Reuse the aws session with cacerts and credentials for fetching region

[aayushrangwala]

Velero has a way to use custom CA bundle to access the objectStore behind the proxy by providing the option --cacerts at the time of velero install or velero client operations.

s3 plugin tries to communicate the objectStore for finding out the region or to push/pull the Backup manifests. If the region is not provided in the BackupStorageLocation config, while finding the region, plugin creates a new aws session config which doesnot use any session options, such as certs or credential profile.

This PR is to add the support for aws s3 plugin also to consume the ca certificate bundle passed in BackupStorageLocation with the caCerts field.

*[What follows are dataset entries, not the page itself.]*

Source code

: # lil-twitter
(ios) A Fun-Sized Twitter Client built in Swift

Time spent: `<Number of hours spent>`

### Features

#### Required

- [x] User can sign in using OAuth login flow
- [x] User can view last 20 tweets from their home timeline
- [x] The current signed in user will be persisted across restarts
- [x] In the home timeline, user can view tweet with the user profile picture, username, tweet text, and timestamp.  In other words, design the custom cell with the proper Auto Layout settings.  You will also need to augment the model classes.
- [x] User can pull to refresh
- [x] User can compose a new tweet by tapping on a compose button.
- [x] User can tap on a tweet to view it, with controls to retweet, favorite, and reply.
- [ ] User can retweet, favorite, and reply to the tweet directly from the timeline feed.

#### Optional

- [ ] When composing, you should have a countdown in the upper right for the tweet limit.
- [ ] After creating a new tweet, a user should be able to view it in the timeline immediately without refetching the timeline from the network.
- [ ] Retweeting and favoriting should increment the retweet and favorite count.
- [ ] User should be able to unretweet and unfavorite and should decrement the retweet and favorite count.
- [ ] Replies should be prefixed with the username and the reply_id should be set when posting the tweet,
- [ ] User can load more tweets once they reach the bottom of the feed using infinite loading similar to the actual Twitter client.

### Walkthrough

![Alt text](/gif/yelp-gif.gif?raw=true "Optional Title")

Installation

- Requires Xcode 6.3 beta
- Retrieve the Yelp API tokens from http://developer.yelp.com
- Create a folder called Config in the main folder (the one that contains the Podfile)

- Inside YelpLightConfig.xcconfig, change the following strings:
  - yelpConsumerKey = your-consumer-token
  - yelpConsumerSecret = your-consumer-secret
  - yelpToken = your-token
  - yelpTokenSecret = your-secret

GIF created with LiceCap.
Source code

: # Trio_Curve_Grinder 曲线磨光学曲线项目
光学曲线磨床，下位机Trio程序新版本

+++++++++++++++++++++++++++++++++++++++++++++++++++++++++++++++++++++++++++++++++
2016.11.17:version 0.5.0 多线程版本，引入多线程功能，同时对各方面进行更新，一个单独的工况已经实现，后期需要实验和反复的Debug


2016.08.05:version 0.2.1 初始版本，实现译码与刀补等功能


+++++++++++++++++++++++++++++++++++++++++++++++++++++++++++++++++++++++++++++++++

This can be tested by having a velero setup behind proxy with a sef-signed certs and pass them along with the velero install and try to perform the backup/restore operations

Fixes: vmware-tanzu/velero#3449

Signed-off-by: Ayush Rangwala [email protected]

[nrb]

High level question - would it be possible to support the CA cert with the VolumeSnapshotter API, too?

[aayushrangwala]

High level question - would it be possible to support the CA cert with the VolumeSnapshotter API, too?

@nrb Yes, its possible and we should definitely do it to make this adoption across any API calls. But this might need a bit more changes as we have to decide how should we propagate the CA certs passed via --certs, to VolumeSnapshot API. For BSL, we have an optional field in the spec caCerts which stores the encoded bundle. We can have a same field in the VolumeSnapshot CR but it will need us to change in the CRD.